Soal Latihan:
(a) Apakah tiap pernyataan berikut sesuai dengan tajuk rencana tentang Credit Suisse: (i) Swiss disebut sebagai salah satu surga bagi para penggelap pajak; (ii) Credit Suisse adalah bank terbesar di Swiss; (iii) Credit Suisse hanya menampung dana pengemplang tanpa berbuat lebih jauh? Jawab ya atau tidak untuk masing-masing, disertai kutipan kata-kata penentunya dari tajuk rencana itu.
(b) Ubahlah bagian tajuk rencana tentang Credit Suisse mulai dari "Meski belum bisa" sampai dengan "menghancurkan dokumen-dokumen bukti.", dengan mengganti "surga" menjadi "tempat aman".
(c) Bagaimana kelanjutan tajuk rencana tentang Credit Suisse dan penghindar pajak ini setelah kalimat terakhirnya?

Kutipan Teks:

══════════════════════════════

Cari Blog Ini

Bidvertiser

Kamis, 22 Mei 2014

TAJUK RENCANA: Credit Suisse dan Penghindar Pajak (Kompas)

KASUS proses hukum pajak yang menyeret Credit Suisse menjadi tonggak penting dalam perang melawan kejahatan penghindaran pajak global.
Meski belum bisa dikatakan kemenangan terhadap jaringan kejahatan pajak, ini tonggak penting, terutama karena Amerika Serikat berhasil menyeret lembaga keuangan raksasa yang selama ini dianggap terlalu sakti untuk diproses hukum (too big to jail). Kasus ini juga membuktikan masih bercokolnya surga penghindar pajak dunia.

Bukan rahasia lagi, Swiss adalah salah satu surga bagi para penggelap pajak dan pencucian uang. Beberapa negara lain juga dikenal sebagai surga pengemplang pajak.

Ekonomi mereka diuntungkan oleh aliran dana koruptor, mafia obat bius, dan para penghindar pajak. Bisa dimengerti jika mereka tak kooperatif. Dalam kasus Credit Suisse, bank ini tak hanya menampung dana pengemplang, tetapi juga menghancurkan dokumen-dokumen bukti.

Sebelum Credit Suisse (bank kedua terbesar Swiss); UBS (bank terbesar Swiss), Wegelin & Co (bank tertua Swiss), dan HSBC Private Bank juga kena kasus serupa. Nama Swiss beberapa kali jadi sorotan karena disinyalir menyembunyikan harta korupsi diktator/mantan penguasa, seperti Marcos (Filipina), Mobutu (Zaire), dan juga diduga Soeharto.

══════════════════════════════

Bahan yang Disediakan:
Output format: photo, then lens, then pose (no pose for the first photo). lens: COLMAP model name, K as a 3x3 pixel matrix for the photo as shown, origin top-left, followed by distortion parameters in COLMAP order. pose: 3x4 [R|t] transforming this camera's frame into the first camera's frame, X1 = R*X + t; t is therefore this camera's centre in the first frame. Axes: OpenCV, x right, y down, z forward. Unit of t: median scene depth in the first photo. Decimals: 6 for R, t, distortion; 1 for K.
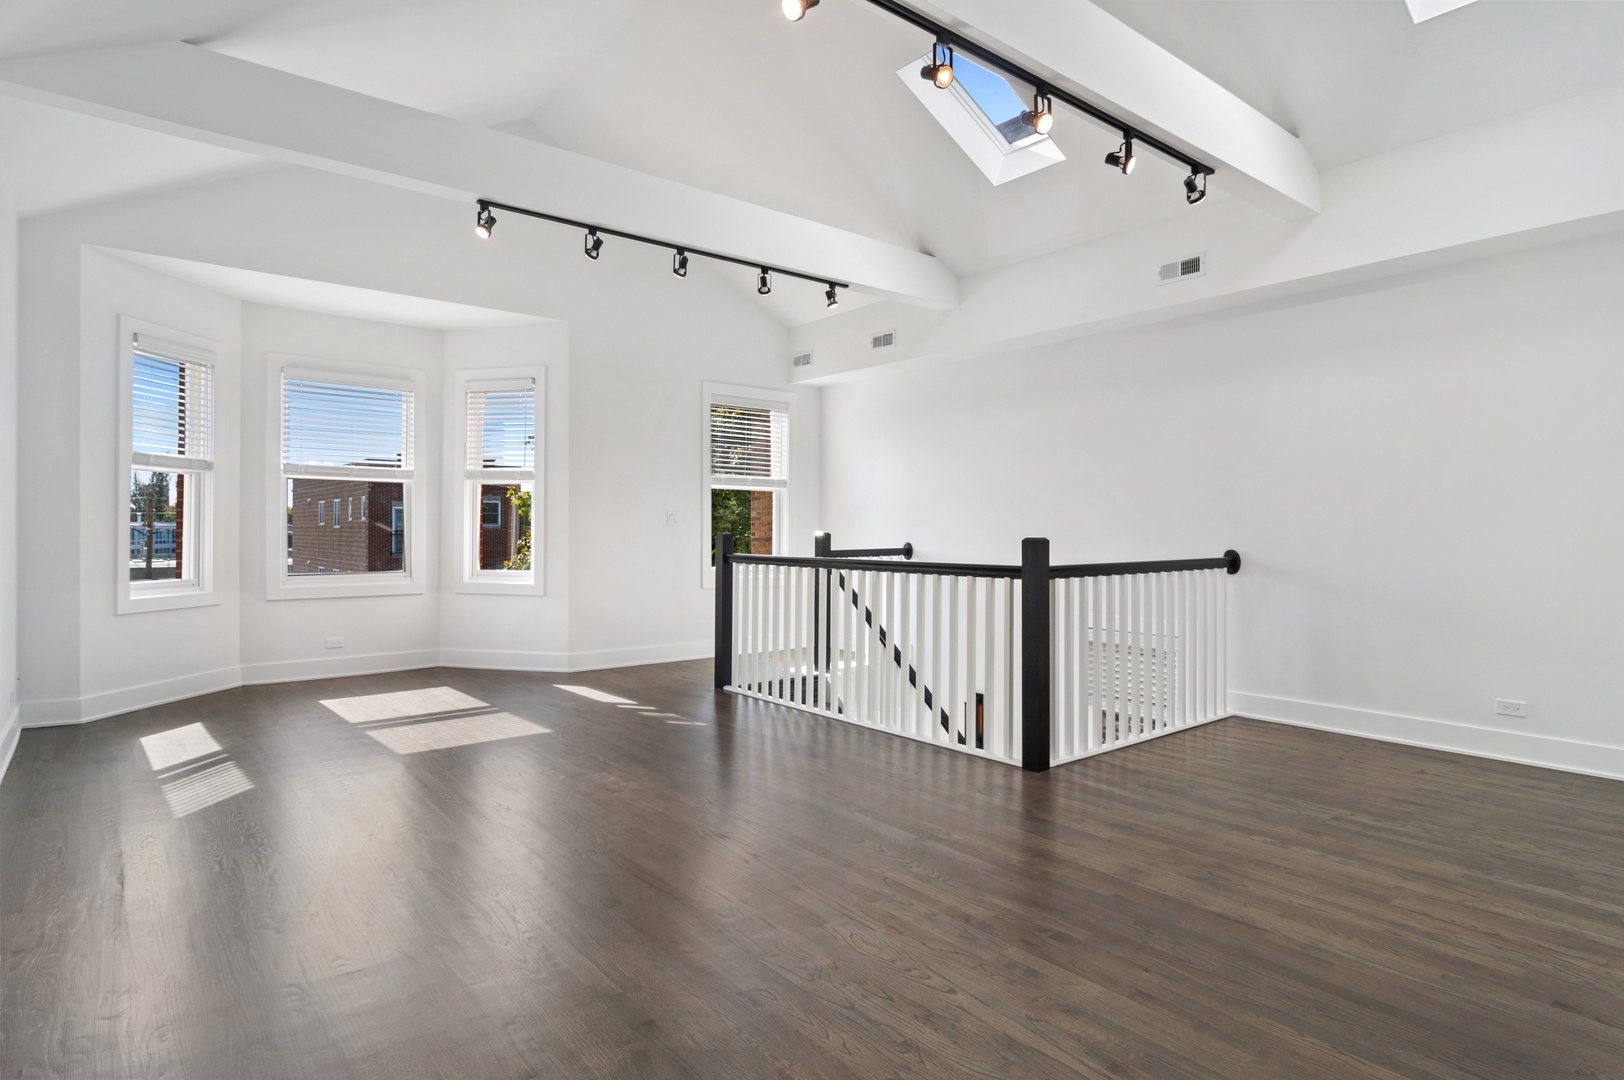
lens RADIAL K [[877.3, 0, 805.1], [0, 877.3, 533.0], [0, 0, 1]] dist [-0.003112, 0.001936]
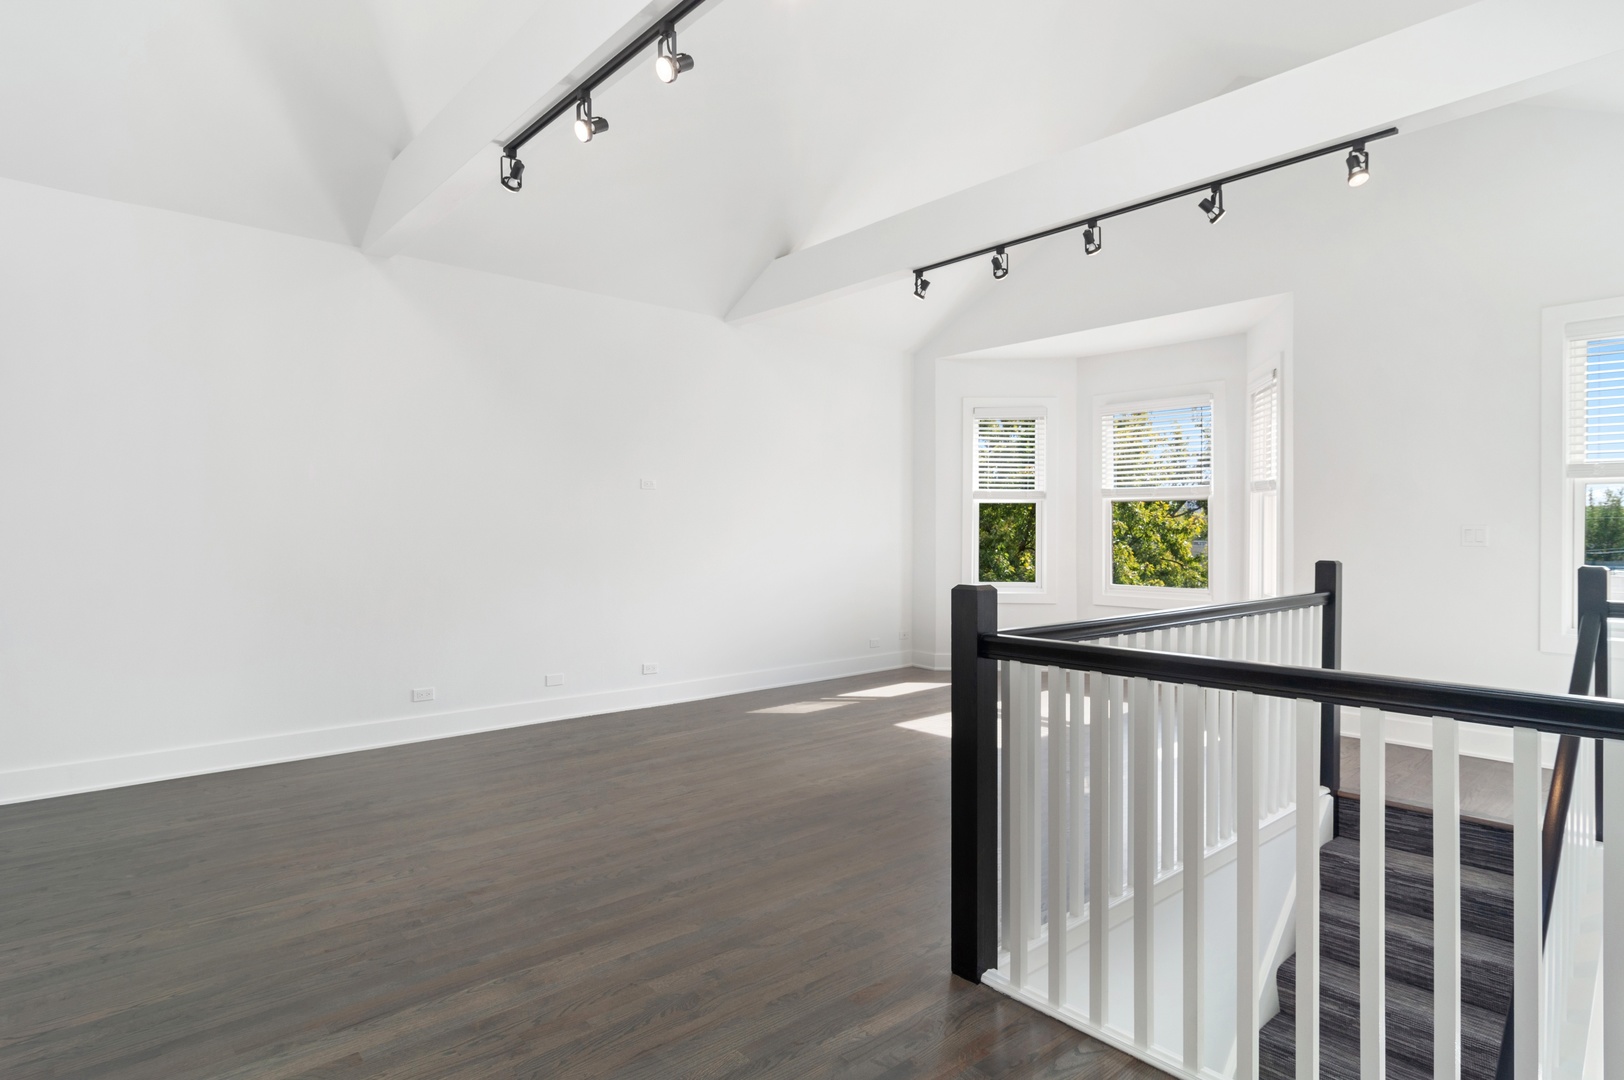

══════════════════════════════

Hasil:
(a)
(i) Ya: "Swiss adalah salah satu surga bagi para penggelap pajak dan pencucian uang."
(ii) Tidak: "Credit Suisse (bank kedua terbesar Swiss)"
(iii) Tidak: "bank ini tak hanya menampung dana pengemplang, tetapi juga menghancurkan dokumen-dokumen bukti."

(b)
Meski belum bisa dikatakan kemenangan terhadap jaringan kejahatan pajak, ini tonggak penting, terutama karena Amerika Serikat berhasil menyeret lembaga keuangan raksasa yang selama ini dianggap terlalu sakti untuk diproses hukum (too big to jail). Kasus ini juga membuktikan masih bercokolnya tempat aman penghindar pajak dunia.

Bukan rahasia lagi, Swiss adalah salah satu tempat aman bagi para penggelap pajak dan pencucian uang. Beberapa negara lain juga dikenal sebagai tempat aman pengemplang pajak.

Ekonomi mereka diuntungkan oleh aliran dana koruptor, mafia obat bius, dan para penghindar pajak. Bisa dimengerti jika mereka tak kooperatif. Dalam kasus Credit Suisse, bank ini tak hanya menampung dana pengemplang, tetapi juga menghancurkan dokumen-dokumen bukti.

(c)
Di AS dan Kanada, ribuan individu dengan kekayaan miliaran dollar AS menyembunyikan harta di Swiss. Motifnya, menghindari pajak. Ini dimungkinkan karena tak ada aturan resmi yang melarang mereka memiliki rekening bank di luar negeri. Bank juga sering berlindung pada pasal kerahasiaan bank yang memungkinkannya berkelit dari keharusan membeberkan data nasabahnya.

Tekanan keras internasional terhadap negara surga pengemplang pajak utama baru dimulai setelah insiden serangan teroris di AS, 11 September 2011, dengan fokus untuk memantau/membatasi pergerakan dana pembiayaan kegiatan terorisme dan pencucian uang.

Namun, ini belum mampu menghilangkan praktik itu. Selama ada negara yang menerapkan tarif pajak sangat rendah, aturan kerahasiaan bank sangat ketat, sistem perpajakan kurang transparan, dan tak kooperatif dalam pertukaran informasi dengan negara lain, maka aktivitas pencucian uang dan penghindaran pajak jalan terus.

Negara maju, seperti AS, dengan lembaga IRS yang dilengkapi tim pengacara dan investigator canggih saja sering kesulitan memaksa pelaku jaringan pengempang pajak untuk kooperatif, apalagi negara-negara lain.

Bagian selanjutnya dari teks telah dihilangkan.